When Dori Martin and Marylyn Myers Peyton joined the U.S. Air Force in the 1940s, little did they know that they would one day become a part of history.
Martin, 88, and Peyton, 86, were part of the thousand or so women who were recruited as civilian pilots in the U.S. military at the height of World War II. These Women Airforce Service Pilots -- better known as WASP -- became the first females to fly military aircraft for the U.S. armed forces.
"We never thought of ourselves as making history," Martin said.
Today, nearly 66 years after their service, the first fly girls will be awarded the Congressional gold medal.
"I never thought it would happen," Peyton said of the recognition.
"It's wonderful," Martin said. "Nobody even knew about us."

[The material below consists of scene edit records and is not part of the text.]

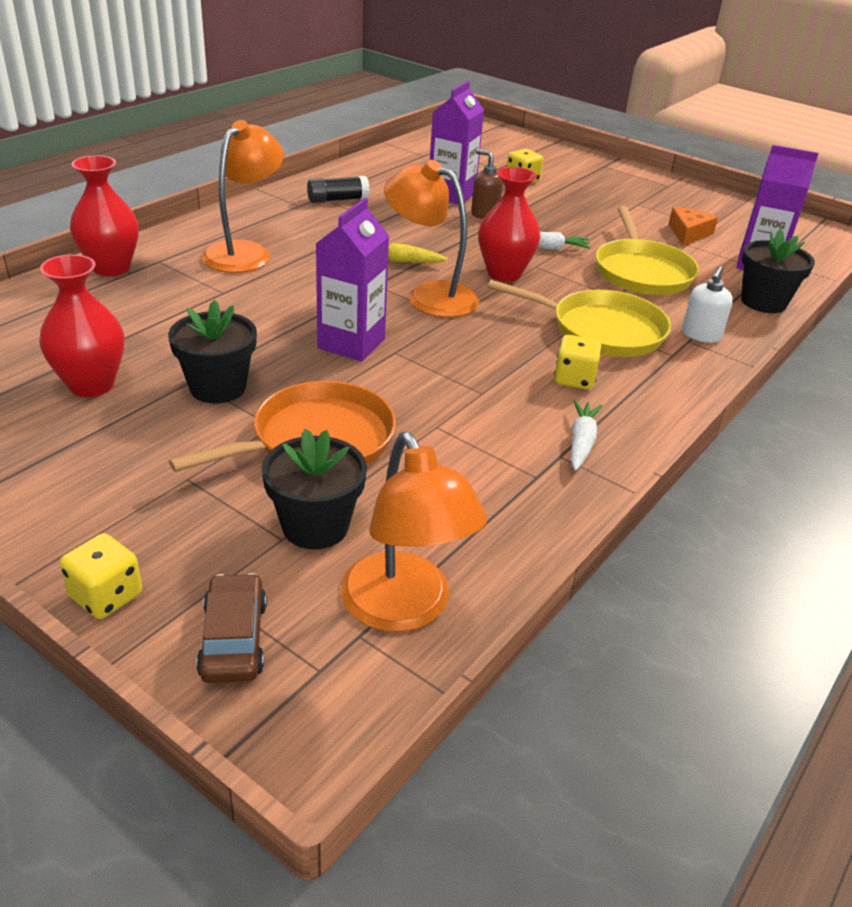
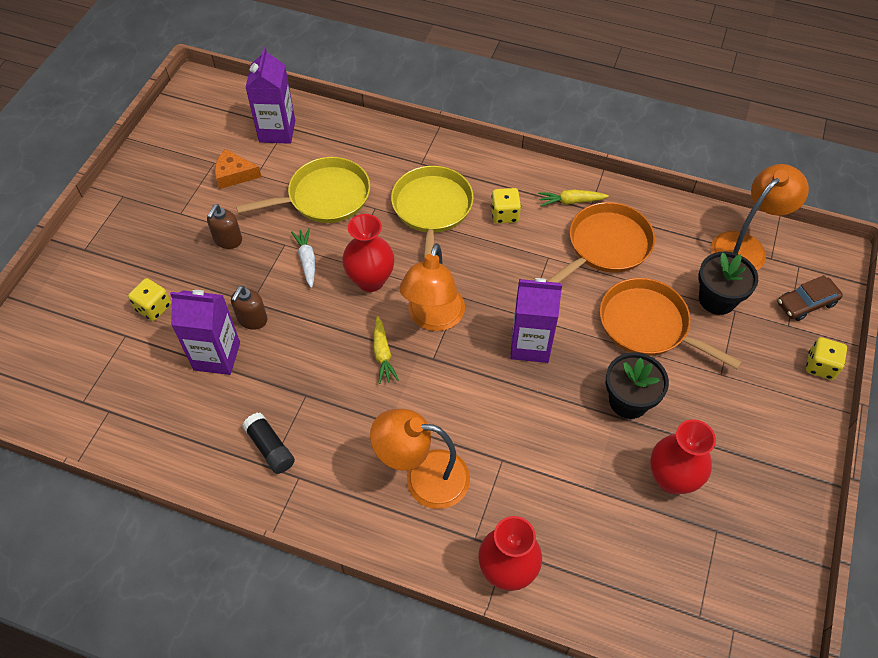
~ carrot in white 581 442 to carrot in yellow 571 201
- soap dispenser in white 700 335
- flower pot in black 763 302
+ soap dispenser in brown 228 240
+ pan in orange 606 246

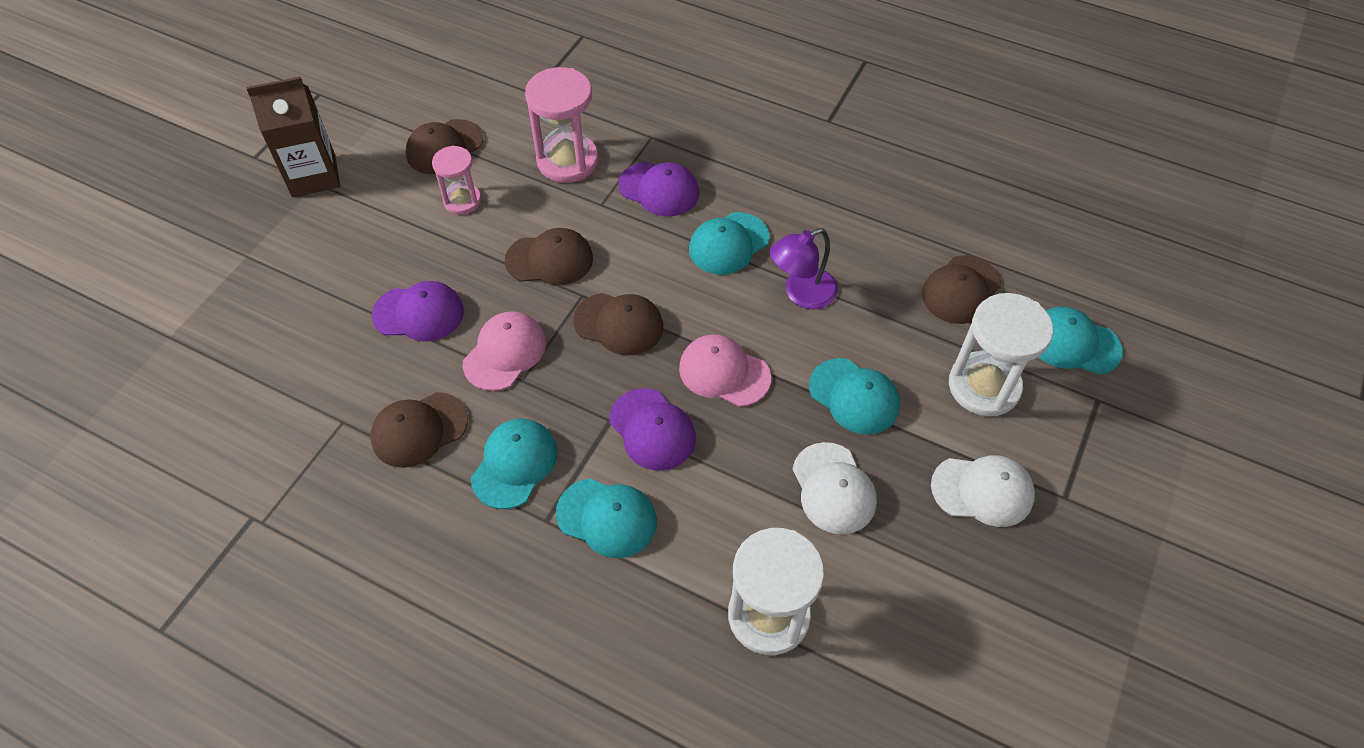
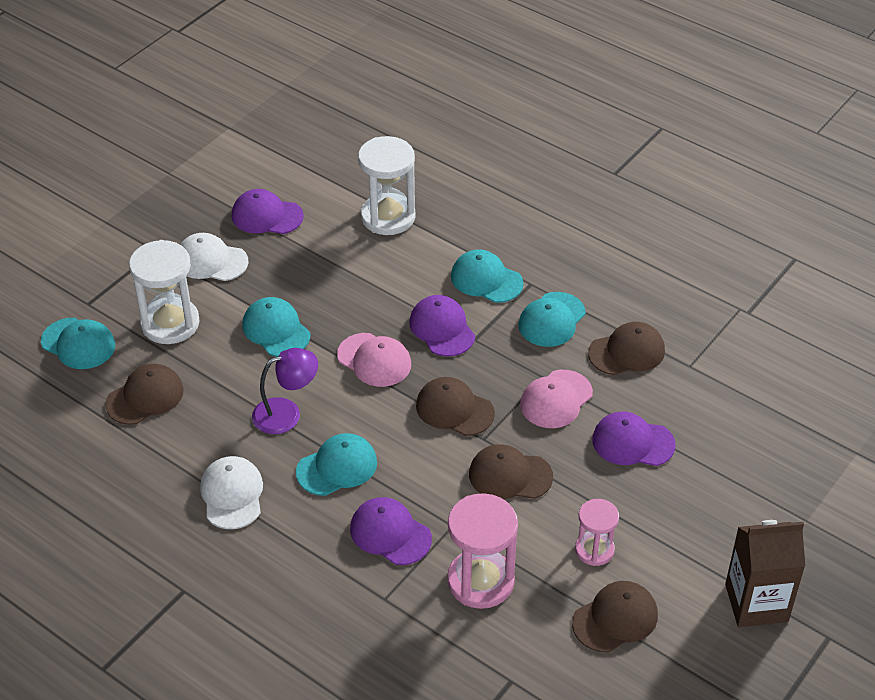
~ cap in white 833 488 to 232 495
+ cap in purple 267 216

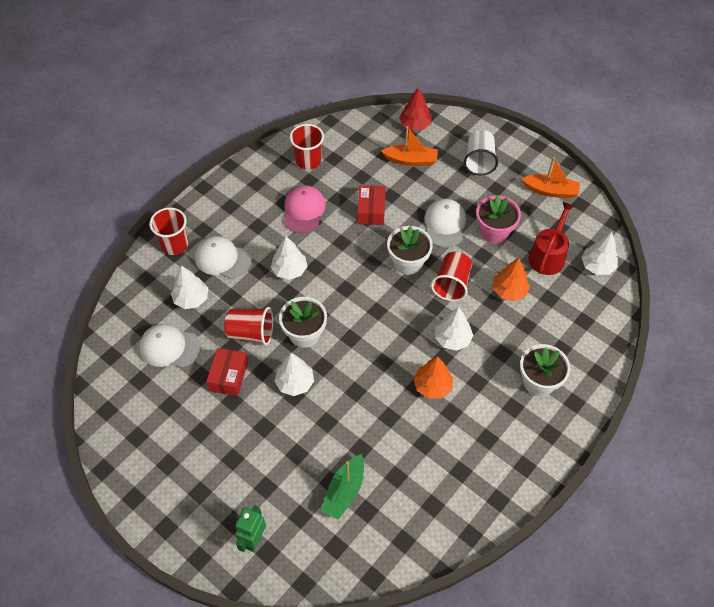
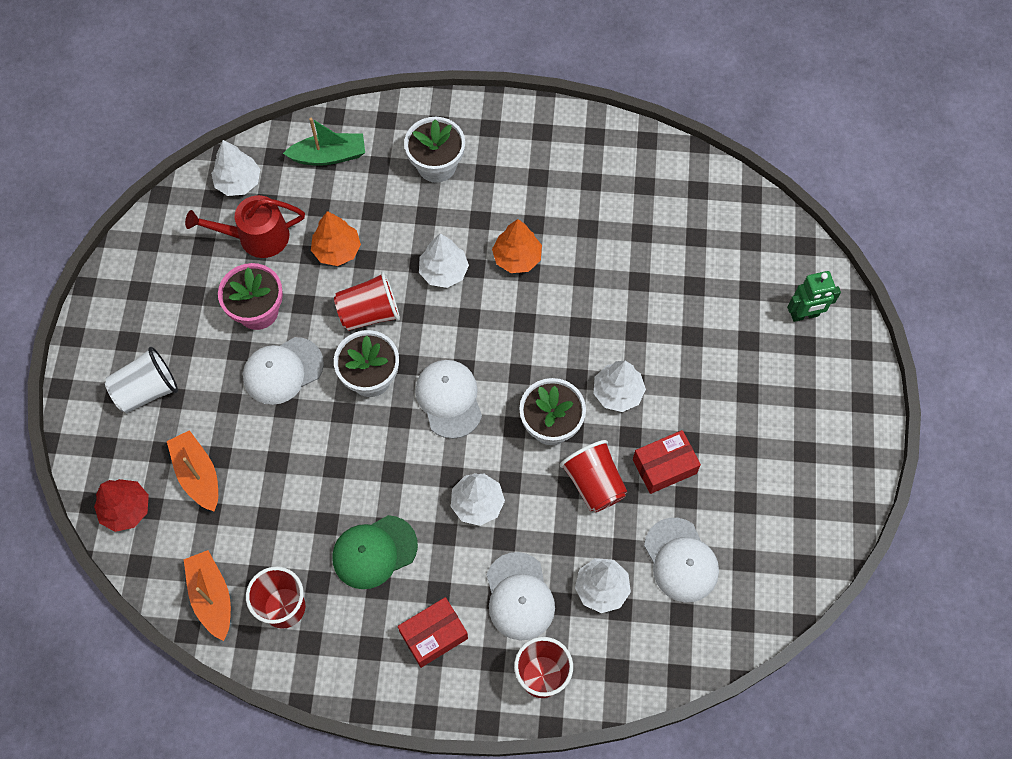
~ cap in pink 303 210 to cap in green 374 552
~ boat in green 344 491 to 329 156
~ box in red 371 211 to 434 635
~ boat in orange 550 191 to 212 597
+ cap in white 449 399

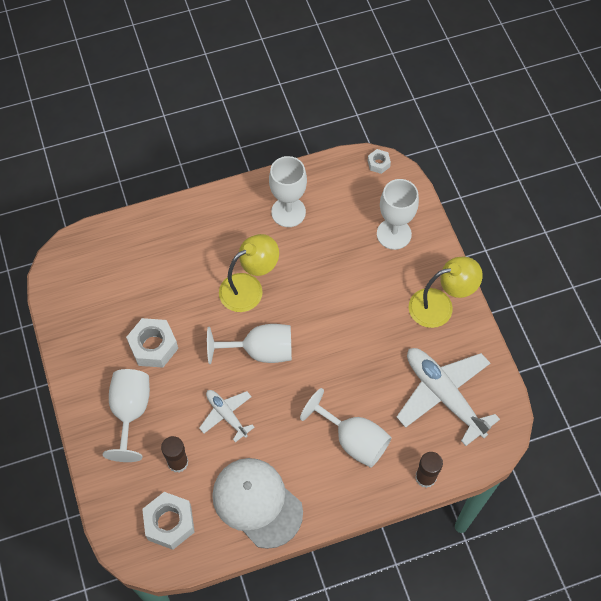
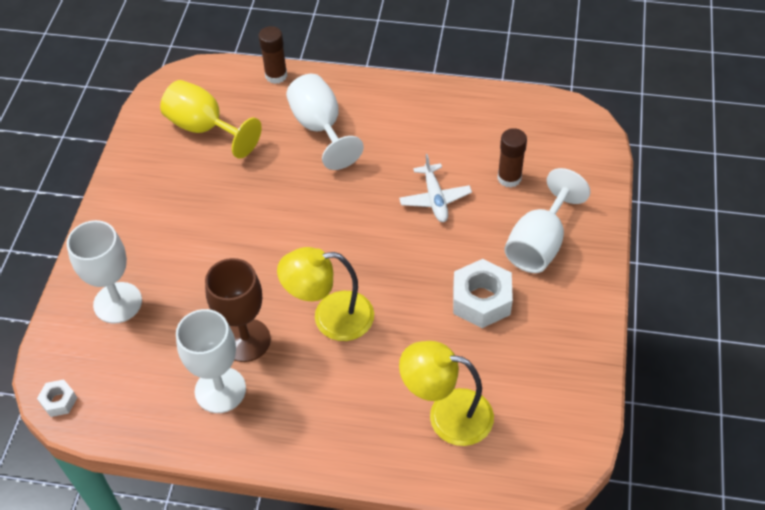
- nut in white 169 523
- goblet in white 260 351
- cap in white 257 503
~ plane in white 443 395 to goblet in yellow 204 128
~ lamp in yellow 440 305 to 447 414
+ goblet in brown 245 340

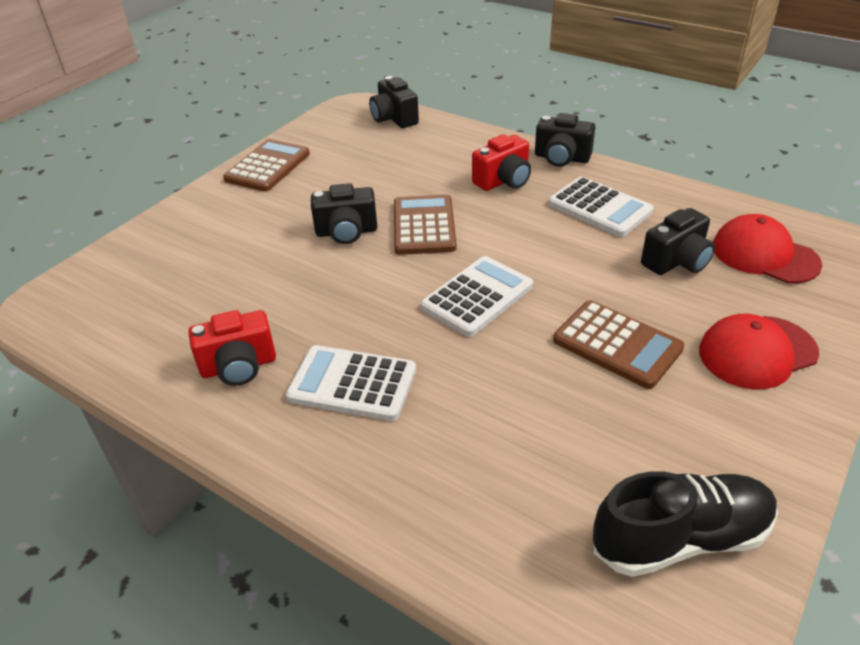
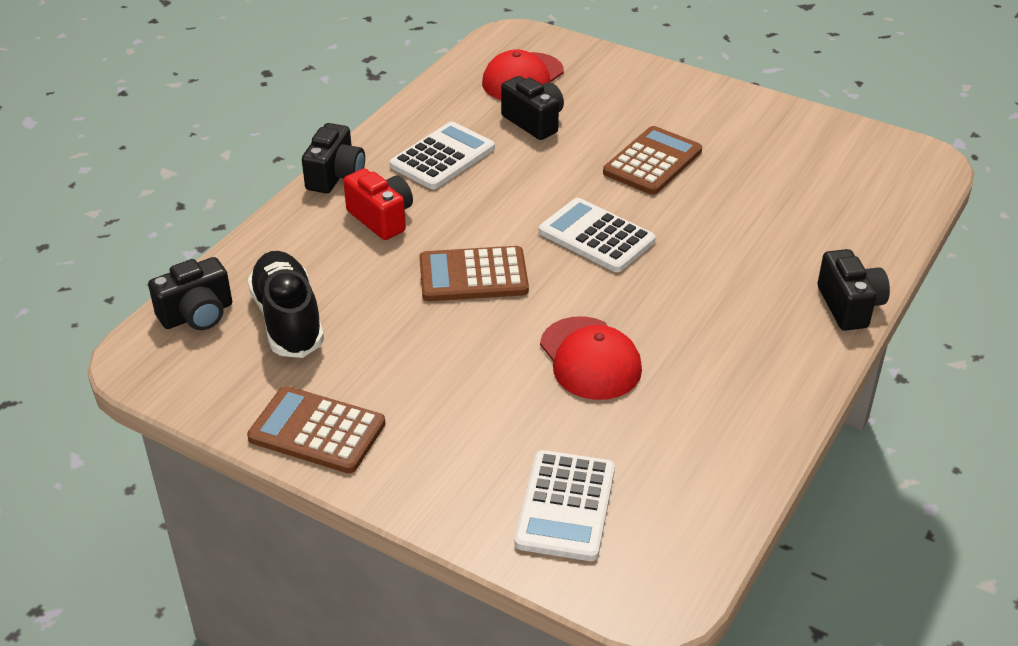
- camera in red 239 366
~ calculator in white 352 384 to 566 506
~ camera in black 346 232 to 849 306
~ shoe in black 680 538 to 288 320
~ cap in red 757 352 to 590 359

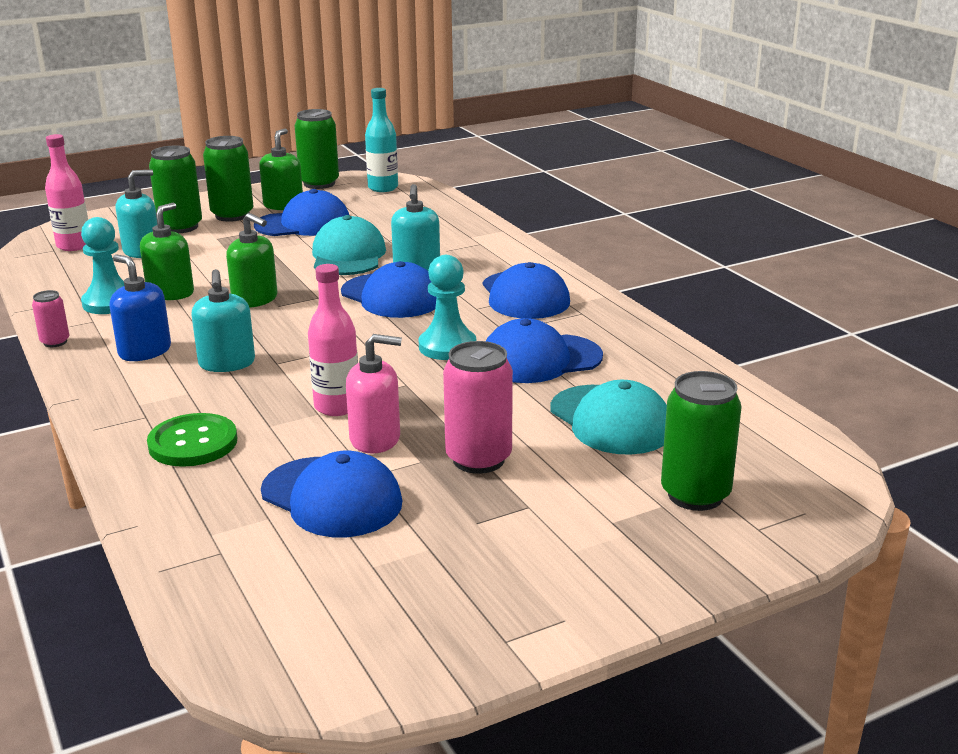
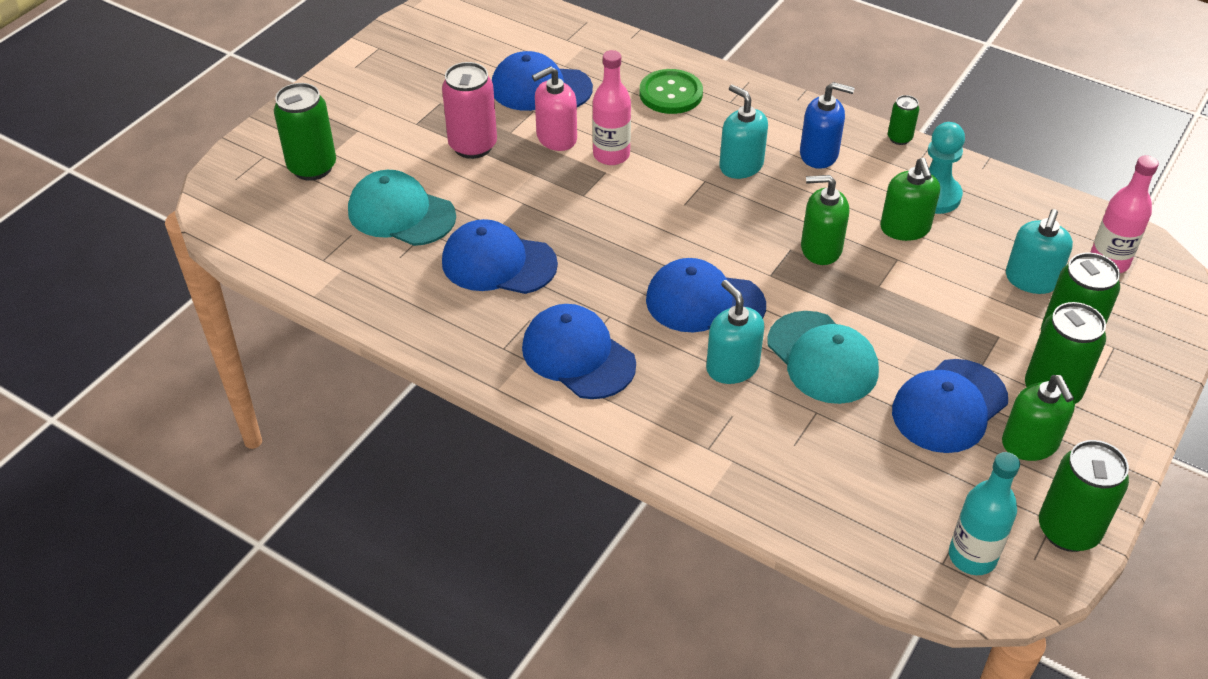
~ can in pink 55 342 to can in green 899 138
- pawn in turquoise 447 347
~ cap in blue 540 359 = 498 263 120 degrees counterclockwise

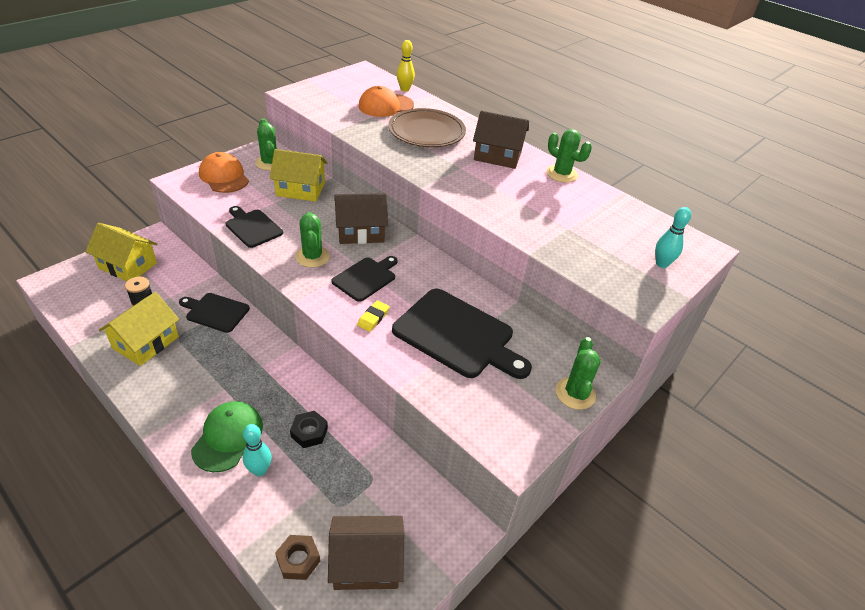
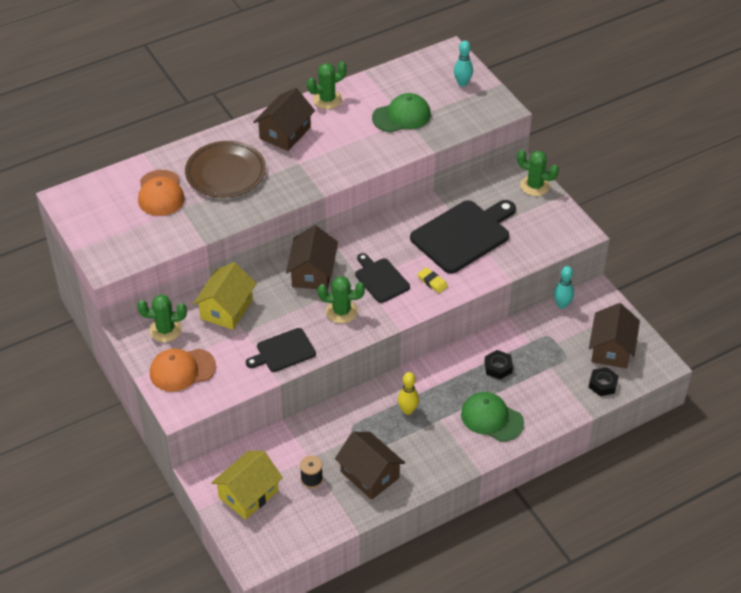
~ house in yellow 146 342 to house in brown 370 475
- cutting board in black 215 312
~ bowling pin in turquoise 260 470 to 562 304
~ nut in brown 298 560 to nut in black 603 384
~ bowling pin in yellow 405 89 to 408 410
+ cap in green 401 116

About 175 WASPs and more than 2,000 representatives of deceased WASPs attended the ceremony on Capitol Hill today to accept the Congressional gold medals, which rank with the Presidential Medal of Freedom as the highest civilian honors bestowed for courage, service and dedication.
"You gave all that you could to save the United States of America and the world that was at war," said Sen. Barbara Mikulski, D-Md., who sponsored the bipartisan legislation to grant the award.
"You fly high and into the sky," she said. "Today, instead of giving you the gun, we will give you the gold."
WASPs may have been sidelined for years, but these first female Air Force pilots had their work cut out for them. The requirements for women to become military pilots -- at least 500 hours of flying experience -- were more stringent than for men. They were paid a mere $250 per month, slightly less than men, and the women had to pay for their own lodging, food and uniforms.
Then there was the social stigma -- and the occasional jabs that came with being in a male-dominated atmosphere.
Also, unlike the men, they did not hold military rank. They were all flight officers.
But Martin and Peyton say if they had to do it all over again, they wouldn't even think twice about it.
The WASP program was launched in 1943 as the United States faced a shortage of male fighter pilots at the time when the war was at its peak.
Despite the stigma and their families' concerns, the women say all they wanted to do was fly, and the experience was a joyride.
"It was a great deal of fun and a lot of work," Martin recalled.
Peyton's journey to the group was a complicated one. She worked for United Airlines and said she wanted to learn how to fly and do something for the country during the war.
She kept hearing reports about the group, but no matter how many people she asked, she couldn't figure how to get in touch with them until one day in Wichita. She was sharing a cab with two other women who were talking about WASPs, she said. Peyton got the contact information from the women and got in touch with the women who were organizing the WASP program when she returned home to Iowa.
"It was a big secret," she said, laughing.
Getting a foot in the door was no easy task.
Of the more than 50,000 women who applied, only 1,830 were accepted and 1,074 graduated from the training program. These women were stationed at 120 army air bases around the world, and flew a total of 60 million miles. Their duties involved everything from ferrying planes to training fighter pilots to chemical missions, but they were barred from actual combat.